Exactly; and not all “reach” is good reach!
Very true. Not every brand can—or should—try to pull off “edgy” as a brand strategy.
Honestly, think that trend marketing as a ‘trend’ needs to die. There have been many foot-in-the-mouth situations for brands because they got on a trending hashtag without putting much thought into what they were saying and it is a mess that the internet always remembers. I have been lucky that I have always worked with people who have understood this and refrained from doing something just because others were doing it.
There are many things about the algorithms that are helpful, but one thing about it that is actively UN-helpful is the rewarding of conflict. There are algorithmic incentives to wading in. There are still costs to that, however, especially to brand reputation.
Research is fundamental. A quick search on social media platforms will give you a feeling of where the wind is going on public opinion.
Facebook is a good barometer of public opinion, but you might find that opinions change on different platforms, and content might have to be adapted to fit the different views.

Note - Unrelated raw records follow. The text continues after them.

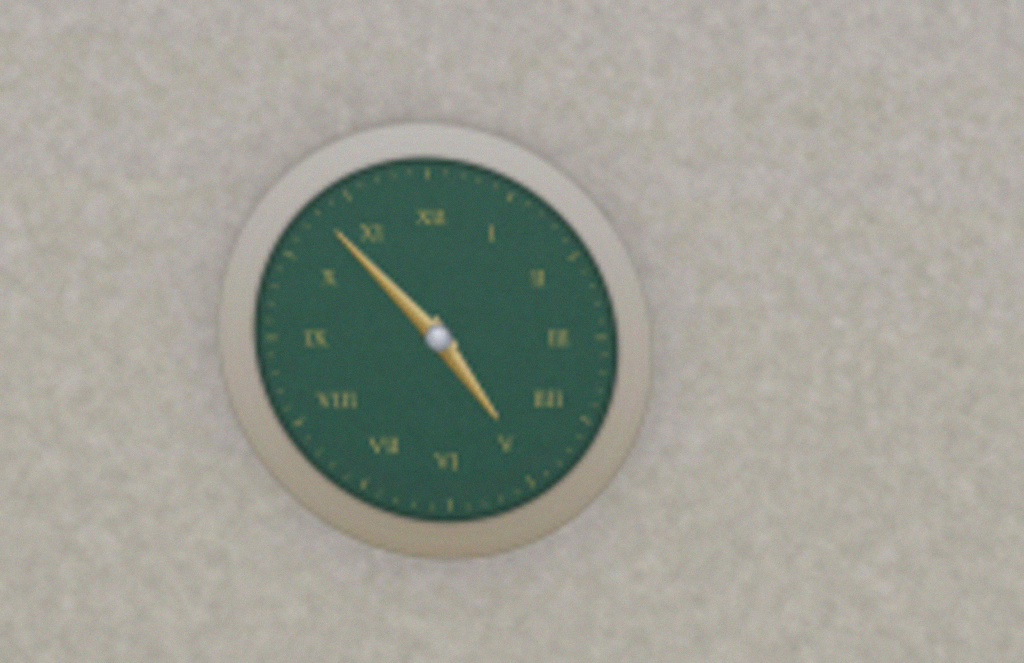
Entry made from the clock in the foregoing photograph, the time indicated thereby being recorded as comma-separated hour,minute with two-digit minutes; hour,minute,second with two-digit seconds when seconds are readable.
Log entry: 4,53
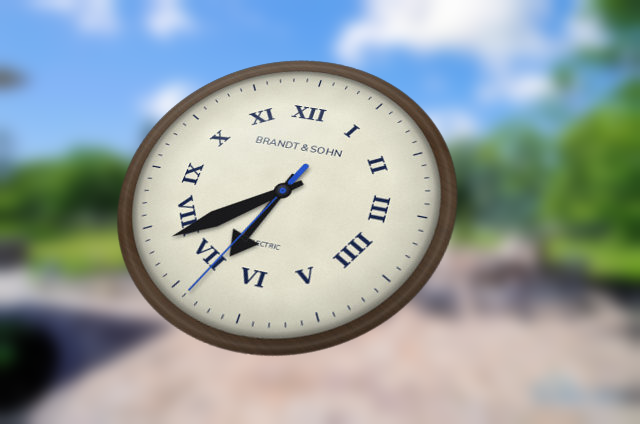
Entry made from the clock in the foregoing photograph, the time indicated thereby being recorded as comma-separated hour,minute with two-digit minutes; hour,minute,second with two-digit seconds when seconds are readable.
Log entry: 6,38,34
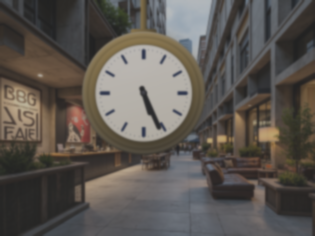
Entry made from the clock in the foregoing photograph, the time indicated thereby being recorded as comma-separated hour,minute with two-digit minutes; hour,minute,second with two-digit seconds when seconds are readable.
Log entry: 5,26
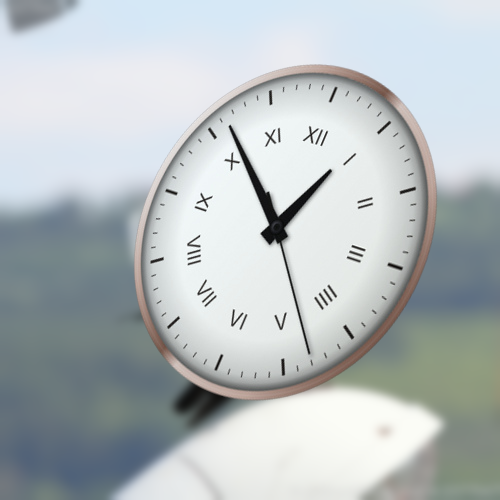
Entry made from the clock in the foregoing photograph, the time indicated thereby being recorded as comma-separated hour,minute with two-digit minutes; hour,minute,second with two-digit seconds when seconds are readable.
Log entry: 12,51,23
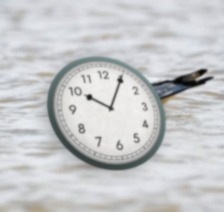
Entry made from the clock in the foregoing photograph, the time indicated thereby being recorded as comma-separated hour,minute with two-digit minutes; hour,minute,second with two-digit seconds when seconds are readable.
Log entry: 10,05
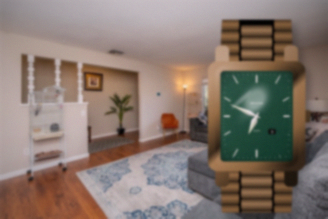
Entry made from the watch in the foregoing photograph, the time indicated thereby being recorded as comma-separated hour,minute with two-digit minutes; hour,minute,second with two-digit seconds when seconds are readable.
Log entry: 6,49
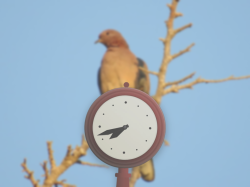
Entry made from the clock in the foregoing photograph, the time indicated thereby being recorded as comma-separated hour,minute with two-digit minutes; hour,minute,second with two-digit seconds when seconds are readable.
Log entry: 7,42
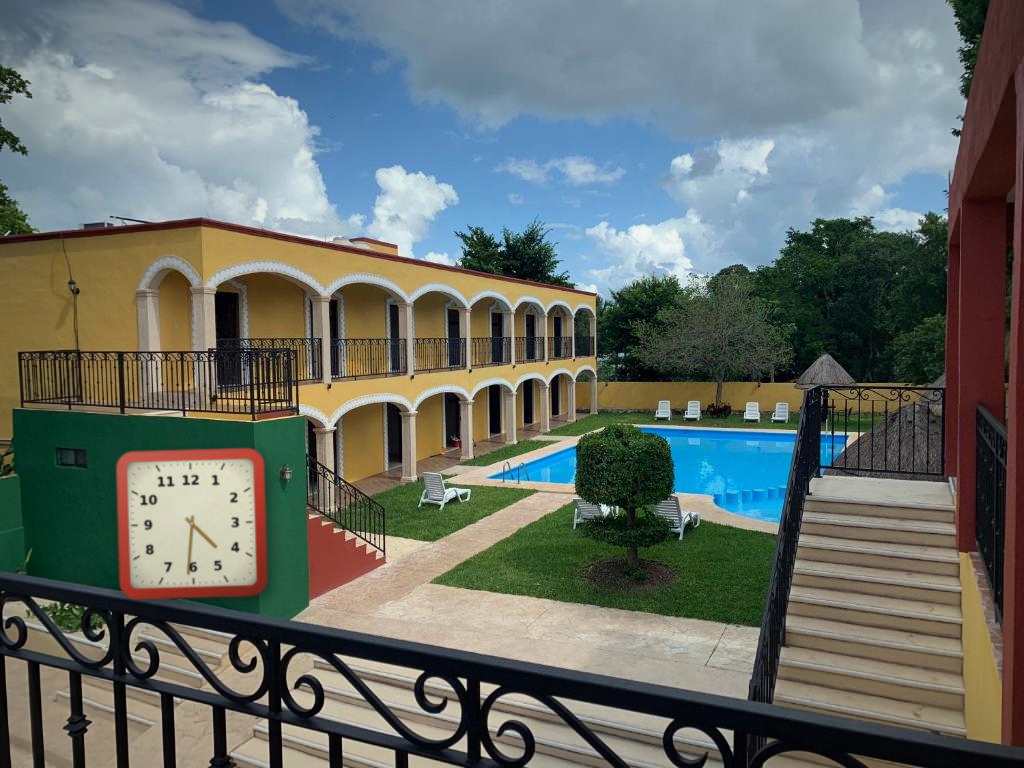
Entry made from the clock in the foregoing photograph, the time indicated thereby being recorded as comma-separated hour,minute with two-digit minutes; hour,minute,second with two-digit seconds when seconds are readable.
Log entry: 4,31
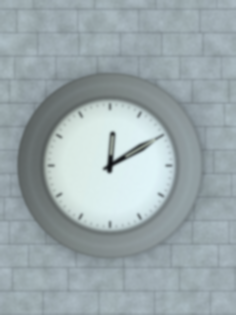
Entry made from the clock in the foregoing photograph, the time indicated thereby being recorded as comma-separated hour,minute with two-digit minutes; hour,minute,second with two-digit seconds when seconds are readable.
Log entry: 12,10
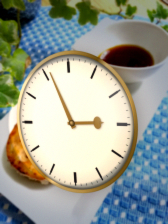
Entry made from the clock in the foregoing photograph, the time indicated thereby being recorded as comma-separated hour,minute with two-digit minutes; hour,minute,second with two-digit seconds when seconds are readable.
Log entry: 2,56
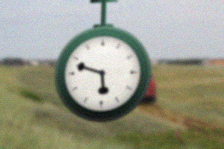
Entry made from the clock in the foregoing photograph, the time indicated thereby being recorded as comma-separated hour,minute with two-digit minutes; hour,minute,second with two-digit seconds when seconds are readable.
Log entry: 5,48
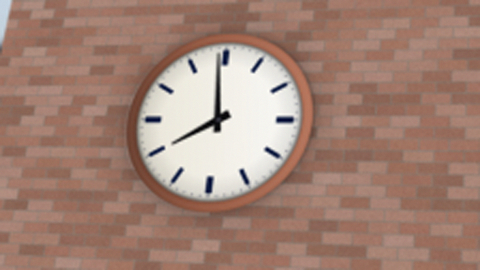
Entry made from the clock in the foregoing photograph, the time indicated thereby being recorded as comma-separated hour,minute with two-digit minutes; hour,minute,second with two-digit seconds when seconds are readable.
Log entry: 7,59
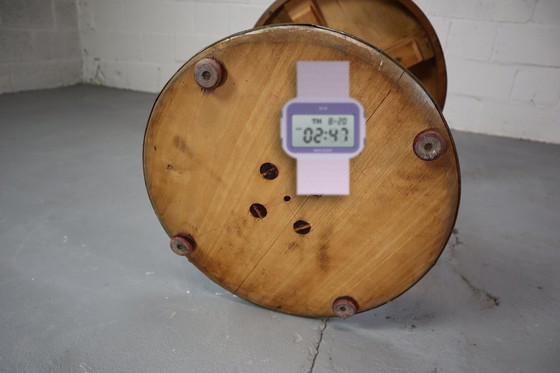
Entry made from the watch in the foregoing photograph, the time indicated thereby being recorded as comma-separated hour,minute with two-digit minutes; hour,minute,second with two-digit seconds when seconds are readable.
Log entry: 2,47
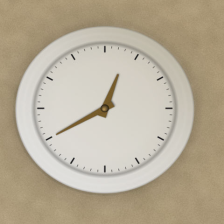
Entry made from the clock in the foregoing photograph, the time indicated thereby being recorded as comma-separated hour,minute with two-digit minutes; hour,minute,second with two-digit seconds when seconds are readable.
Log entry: 12,40
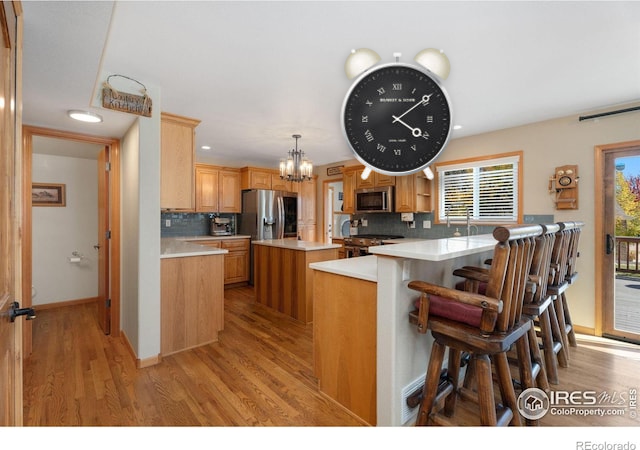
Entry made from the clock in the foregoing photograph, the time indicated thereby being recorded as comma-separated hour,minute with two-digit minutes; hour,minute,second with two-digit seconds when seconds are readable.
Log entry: 4,09
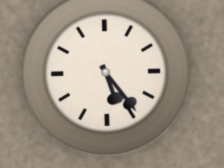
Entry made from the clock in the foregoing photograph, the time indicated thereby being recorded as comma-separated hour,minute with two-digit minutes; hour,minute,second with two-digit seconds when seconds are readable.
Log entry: 5,24
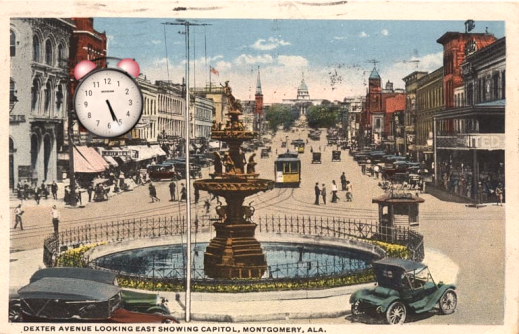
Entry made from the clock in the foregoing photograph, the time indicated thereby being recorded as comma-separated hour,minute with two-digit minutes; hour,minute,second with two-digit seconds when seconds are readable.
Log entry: 5,26
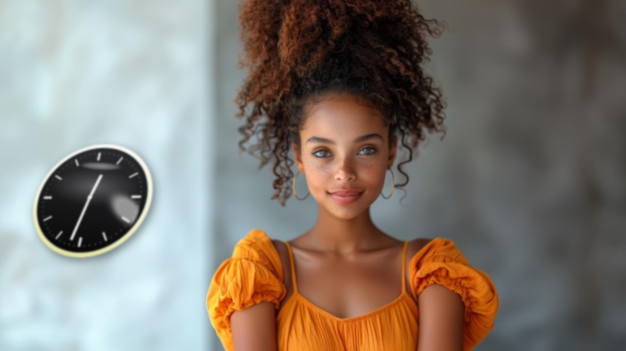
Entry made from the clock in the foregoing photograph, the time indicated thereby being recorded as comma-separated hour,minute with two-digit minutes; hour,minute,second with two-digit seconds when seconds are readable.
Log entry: 12,32
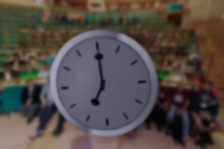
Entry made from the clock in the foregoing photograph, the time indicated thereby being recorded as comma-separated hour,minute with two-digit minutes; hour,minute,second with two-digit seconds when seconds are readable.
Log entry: 7,00
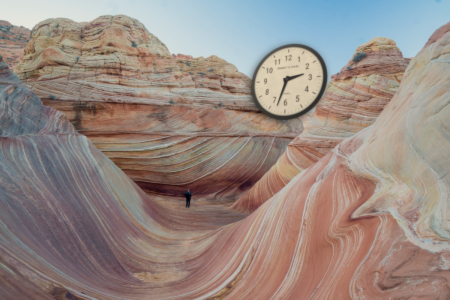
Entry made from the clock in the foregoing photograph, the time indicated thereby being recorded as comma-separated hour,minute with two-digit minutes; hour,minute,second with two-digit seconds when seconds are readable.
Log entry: 2,33
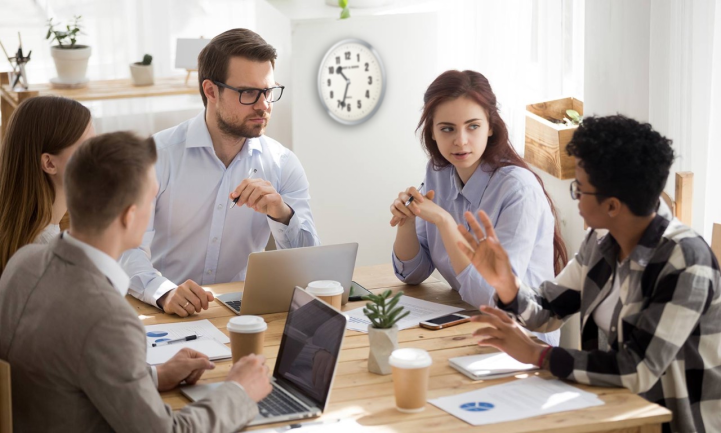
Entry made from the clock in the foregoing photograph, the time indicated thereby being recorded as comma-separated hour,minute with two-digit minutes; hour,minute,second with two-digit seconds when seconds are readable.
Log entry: 10,33
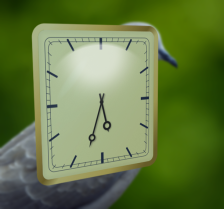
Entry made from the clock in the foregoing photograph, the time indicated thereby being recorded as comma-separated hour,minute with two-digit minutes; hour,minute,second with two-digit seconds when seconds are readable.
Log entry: 5,33
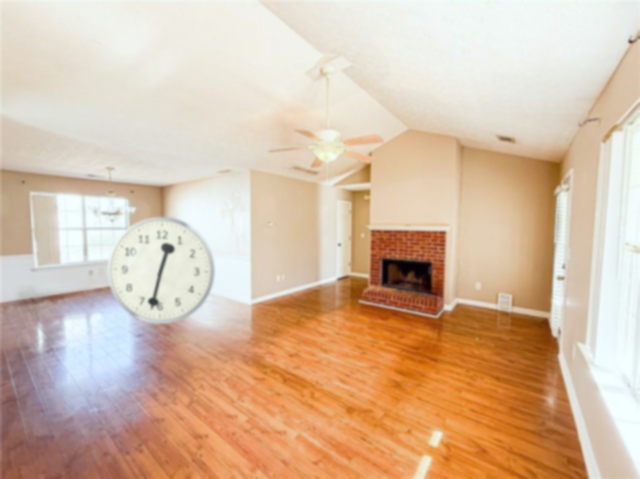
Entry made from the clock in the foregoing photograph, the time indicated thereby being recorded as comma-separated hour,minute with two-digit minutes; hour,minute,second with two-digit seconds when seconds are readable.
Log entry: 12,32
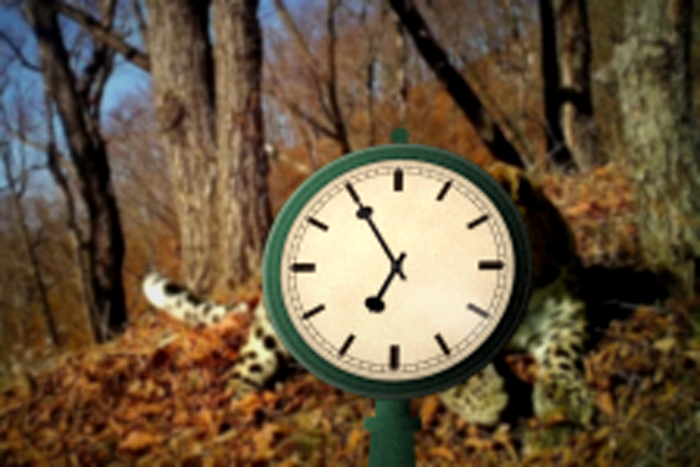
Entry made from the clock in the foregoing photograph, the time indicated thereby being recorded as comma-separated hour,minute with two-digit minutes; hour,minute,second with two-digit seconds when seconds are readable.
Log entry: 6,55
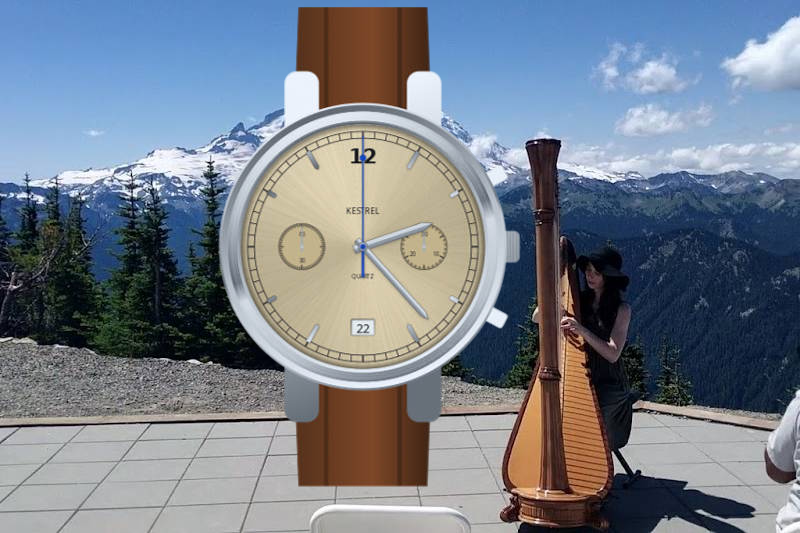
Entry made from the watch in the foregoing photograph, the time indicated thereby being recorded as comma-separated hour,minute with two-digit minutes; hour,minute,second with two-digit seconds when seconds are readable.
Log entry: 2,23
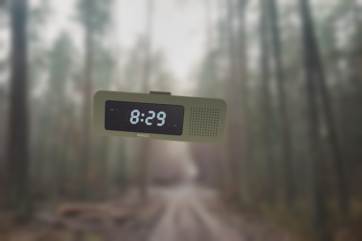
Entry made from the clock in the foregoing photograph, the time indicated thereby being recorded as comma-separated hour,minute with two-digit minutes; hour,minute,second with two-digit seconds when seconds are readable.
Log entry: 8,29
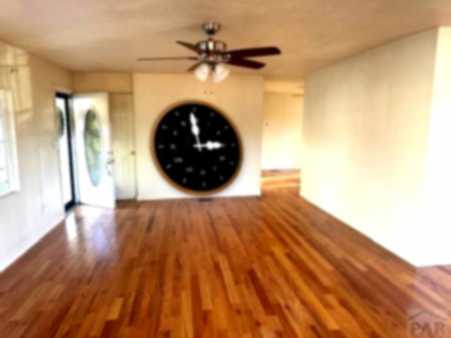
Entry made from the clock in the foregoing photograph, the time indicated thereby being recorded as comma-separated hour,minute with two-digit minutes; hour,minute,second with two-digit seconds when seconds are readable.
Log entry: 2,59
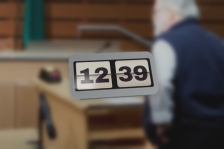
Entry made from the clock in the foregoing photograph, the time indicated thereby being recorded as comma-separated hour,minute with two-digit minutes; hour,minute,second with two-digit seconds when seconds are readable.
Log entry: 12,39
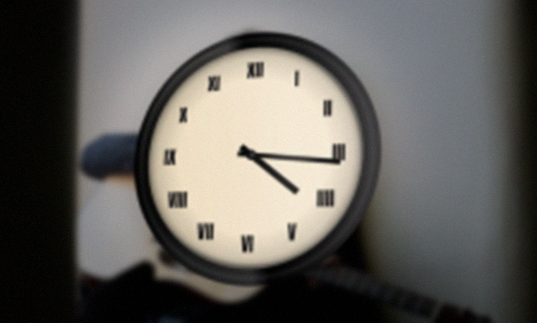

@dewieirigjones - Like this perspective of using Facebook as a barometer. Marketers are turning their nose up to Facebook but I do still believe it’s the best representation of the breadth and depth of public opinion.
The unfiltered public opinion on Facebook does have it’s benefits
In general, my org asks, “How is this relevant to our mission and work?” In the Oscars slap-heard-round-the world, there was no immediate benefit to the org speaking out about it.
Trend jacking is a strategy but it can go either way for a brand - a positive lift in engagement or a negative backlash - especially with a potentially or already controversial topic.